Rosa Bonheur was a famous French animal artist during the late 19th century. She’s one of the few female artists in the Whitney Museum collection. Karen McWhorter, the Scarlett Curator of Western American Art for the Whitney Western Art Museum, said the collection has many more contemporary women represented.
“It was hard to be an artist as a women at her time. [It’s], in fact, the reason she painted animals,” said McWhorter. “She was called an animalia or animal painter because women were dissuaded from entering the traditional academic settings because of the way that academic art is taught…from studying live, nude models.”
McWhorter said Bonheur was very fascinated by the American West by what it represented: freedom, independence and equality. She had colleagues send her prairie grass, western memorabilia and other pieces of natural history so she could try to capture it.

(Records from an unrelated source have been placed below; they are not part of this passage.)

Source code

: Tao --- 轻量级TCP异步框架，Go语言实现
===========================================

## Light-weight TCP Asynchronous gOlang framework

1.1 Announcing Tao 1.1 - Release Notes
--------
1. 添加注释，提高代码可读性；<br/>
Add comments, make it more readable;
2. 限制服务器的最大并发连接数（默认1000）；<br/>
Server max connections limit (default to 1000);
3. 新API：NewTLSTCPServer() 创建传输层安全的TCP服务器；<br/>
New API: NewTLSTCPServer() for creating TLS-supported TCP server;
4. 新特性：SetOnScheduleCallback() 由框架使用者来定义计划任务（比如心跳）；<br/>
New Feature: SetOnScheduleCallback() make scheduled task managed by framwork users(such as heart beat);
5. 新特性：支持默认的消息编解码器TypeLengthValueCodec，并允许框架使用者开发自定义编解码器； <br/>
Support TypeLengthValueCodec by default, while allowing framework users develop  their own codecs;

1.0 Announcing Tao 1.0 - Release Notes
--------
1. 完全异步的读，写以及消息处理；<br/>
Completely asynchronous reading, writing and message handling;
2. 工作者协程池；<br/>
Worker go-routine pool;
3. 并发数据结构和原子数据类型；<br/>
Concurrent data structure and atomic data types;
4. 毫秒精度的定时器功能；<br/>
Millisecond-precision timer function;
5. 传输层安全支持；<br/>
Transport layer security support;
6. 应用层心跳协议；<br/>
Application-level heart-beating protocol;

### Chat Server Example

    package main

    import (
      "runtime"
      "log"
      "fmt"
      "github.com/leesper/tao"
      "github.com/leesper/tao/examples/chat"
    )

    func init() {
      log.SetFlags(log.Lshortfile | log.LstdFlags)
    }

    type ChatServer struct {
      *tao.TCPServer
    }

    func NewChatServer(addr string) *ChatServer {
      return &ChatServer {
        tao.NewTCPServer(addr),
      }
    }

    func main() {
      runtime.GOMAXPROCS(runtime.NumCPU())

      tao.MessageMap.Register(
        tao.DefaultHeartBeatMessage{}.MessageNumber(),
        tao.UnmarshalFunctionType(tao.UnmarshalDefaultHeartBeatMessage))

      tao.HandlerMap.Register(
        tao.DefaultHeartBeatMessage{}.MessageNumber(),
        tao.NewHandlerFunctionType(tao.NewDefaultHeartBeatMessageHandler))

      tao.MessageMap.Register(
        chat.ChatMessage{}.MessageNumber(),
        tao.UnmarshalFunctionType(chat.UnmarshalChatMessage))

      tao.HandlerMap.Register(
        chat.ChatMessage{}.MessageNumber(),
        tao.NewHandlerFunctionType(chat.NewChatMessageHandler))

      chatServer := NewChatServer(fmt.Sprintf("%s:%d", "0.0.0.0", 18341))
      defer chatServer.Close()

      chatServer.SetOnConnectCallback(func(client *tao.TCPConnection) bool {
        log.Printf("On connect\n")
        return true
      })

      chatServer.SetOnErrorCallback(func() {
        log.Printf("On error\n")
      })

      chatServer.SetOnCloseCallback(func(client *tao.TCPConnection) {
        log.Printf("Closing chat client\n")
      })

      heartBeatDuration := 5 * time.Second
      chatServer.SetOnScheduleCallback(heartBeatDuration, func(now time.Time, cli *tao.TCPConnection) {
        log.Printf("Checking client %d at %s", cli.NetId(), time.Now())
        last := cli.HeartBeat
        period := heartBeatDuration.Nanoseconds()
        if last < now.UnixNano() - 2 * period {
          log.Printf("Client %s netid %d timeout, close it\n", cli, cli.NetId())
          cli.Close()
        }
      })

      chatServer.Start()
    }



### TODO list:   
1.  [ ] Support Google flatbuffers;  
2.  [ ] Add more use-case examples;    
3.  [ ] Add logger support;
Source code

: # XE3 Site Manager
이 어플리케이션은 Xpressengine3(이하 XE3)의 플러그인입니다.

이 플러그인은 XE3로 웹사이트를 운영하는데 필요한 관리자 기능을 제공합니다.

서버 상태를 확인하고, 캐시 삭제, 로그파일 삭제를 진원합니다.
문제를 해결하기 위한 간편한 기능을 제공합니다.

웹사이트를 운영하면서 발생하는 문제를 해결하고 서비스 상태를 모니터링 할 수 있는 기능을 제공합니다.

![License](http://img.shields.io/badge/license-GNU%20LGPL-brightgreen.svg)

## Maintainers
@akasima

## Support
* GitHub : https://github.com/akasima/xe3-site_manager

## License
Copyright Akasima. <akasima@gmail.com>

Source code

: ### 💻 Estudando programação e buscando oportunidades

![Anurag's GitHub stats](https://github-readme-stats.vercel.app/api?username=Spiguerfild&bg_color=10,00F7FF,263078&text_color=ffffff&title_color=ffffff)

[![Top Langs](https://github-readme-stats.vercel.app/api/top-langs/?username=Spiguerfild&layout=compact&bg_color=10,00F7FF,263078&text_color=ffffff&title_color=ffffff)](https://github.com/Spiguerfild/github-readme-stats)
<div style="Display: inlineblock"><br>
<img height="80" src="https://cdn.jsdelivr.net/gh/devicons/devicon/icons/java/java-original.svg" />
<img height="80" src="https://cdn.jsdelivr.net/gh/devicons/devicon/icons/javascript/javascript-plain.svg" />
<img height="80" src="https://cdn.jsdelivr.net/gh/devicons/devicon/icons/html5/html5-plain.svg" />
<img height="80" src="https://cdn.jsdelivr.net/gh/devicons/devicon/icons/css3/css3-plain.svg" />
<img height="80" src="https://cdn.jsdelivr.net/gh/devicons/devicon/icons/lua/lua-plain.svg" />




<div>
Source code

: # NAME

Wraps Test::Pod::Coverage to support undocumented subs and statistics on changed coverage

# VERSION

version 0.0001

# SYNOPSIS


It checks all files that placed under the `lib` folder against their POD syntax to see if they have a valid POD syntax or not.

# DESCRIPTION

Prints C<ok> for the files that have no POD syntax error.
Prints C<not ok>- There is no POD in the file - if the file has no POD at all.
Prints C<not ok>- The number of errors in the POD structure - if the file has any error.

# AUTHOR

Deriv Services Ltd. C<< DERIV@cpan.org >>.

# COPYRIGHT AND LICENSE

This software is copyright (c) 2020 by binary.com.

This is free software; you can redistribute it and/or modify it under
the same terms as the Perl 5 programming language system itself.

So when Buffalo Bill’s Wild West Show arrived in France, she made sure to go and went even as far to invite Buffalo Bill to sit for a portrait.
“She sketched on the grounds [of the show] and received permission to paint the bison, the Native American actors who had come with Bill,” said McWhorter. “And she invited Bill to have his portrait painted by her. She asked him to her estate at Fontainebleau, and he accompanied her.”
McWhorter said Buffalo Bill loved the portrait so much that he reproduced it in posters for his show.
Museum Minute was a series co-produced with Wyoming Public Media (WPM).